PROVIDENCE, R.I. [Brown University] — Brown University’s endowment earned a 12.6-percent return for the fiscal year ending June 30, 2013. The long-term pool, which includes the endowment and other University funds, closed with a market value of $2.86 billion, according to an announcement this afternoon at the October Faculty Meeting. This compares to an average return of 11.6 percent for college and university endowments as currently reported by Cambridge Associates, a firm that tracks endowment performance nationwide.
“The endowment is a critical part of Brown’s operating budget, providing essential funding for need-blind admission, endowed professorships, and all of our academic programs, institutes, and centers,” Brown President Christina Paxson said. “Income from the endowment contributed nearly 16 percent of the University’s operating budget for the 2013 fiscal year — approximately $16,000 per student.”
Forty-four percent of current Brown undergraduates receive financial aid directly from the University, for which Brown budgeted $90.1 million in the 2013 fiscal year. The endowment also supports graduate student fellowships, library acquisitions, the Division of Biology and Medicine, all varsity sports, and building maintenance.

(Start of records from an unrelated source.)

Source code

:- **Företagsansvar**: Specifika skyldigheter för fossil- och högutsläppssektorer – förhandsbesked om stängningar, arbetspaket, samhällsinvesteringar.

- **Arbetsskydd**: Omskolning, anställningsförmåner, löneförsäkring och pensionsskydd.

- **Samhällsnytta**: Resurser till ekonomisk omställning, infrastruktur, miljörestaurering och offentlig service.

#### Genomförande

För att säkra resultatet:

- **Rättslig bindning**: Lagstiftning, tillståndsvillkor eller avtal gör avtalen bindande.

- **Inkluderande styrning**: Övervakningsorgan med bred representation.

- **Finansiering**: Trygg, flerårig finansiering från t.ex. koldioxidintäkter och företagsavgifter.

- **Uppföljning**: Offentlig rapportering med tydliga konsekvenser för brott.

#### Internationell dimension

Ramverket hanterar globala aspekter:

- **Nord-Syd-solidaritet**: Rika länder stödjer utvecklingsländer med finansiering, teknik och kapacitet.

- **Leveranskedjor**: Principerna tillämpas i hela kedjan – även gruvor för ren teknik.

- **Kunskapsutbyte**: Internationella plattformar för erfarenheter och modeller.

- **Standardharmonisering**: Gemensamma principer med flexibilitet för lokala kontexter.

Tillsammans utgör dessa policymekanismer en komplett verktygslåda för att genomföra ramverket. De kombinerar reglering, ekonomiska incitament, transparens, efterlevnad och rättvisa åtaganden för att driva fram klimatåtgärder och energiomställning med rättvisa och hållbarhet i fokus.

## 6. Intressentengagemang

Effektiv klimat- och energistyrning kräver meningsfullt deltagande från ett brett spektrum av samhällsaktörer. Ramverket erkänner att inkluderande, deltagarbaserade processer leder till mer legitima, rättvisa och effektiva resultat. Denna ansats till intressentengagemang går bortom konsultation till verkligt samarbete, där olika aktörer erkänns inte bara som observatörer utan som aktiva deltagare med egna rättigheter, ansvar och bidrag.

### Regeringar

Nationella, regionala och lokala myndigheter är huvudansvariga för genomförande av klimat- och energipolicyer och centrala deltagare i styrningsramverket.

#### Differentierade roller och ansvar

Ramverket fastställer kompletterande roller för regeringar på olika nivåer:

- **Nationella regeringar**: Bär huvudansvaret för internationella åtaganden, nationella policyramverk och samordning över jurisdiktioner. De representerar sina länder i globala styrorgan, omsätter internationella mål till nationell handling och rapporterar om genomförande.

The Brown endowment is constructed with a long-term time horizon and a dual goal both to preserve capital and to provide returns that will ensure future purchasing power. The Brown endowment is diversified across asset classes including fixed income, equities, real assets, private equity, and absolute return strategies. Investments are made through external managers, market indices, or on a direct basis.
The three-, five-, and 10-year annualized returns for the endowment as of June 30, 2013, are 10.5 percent, 2.7 percent and 8.3 percent, respectively.
The long-term pool is managed by the professional staff of the Brown University Investment Office in concert with members of the Brown University Investment Committee, a committee of the Brown University Corporation, the University’s governing body.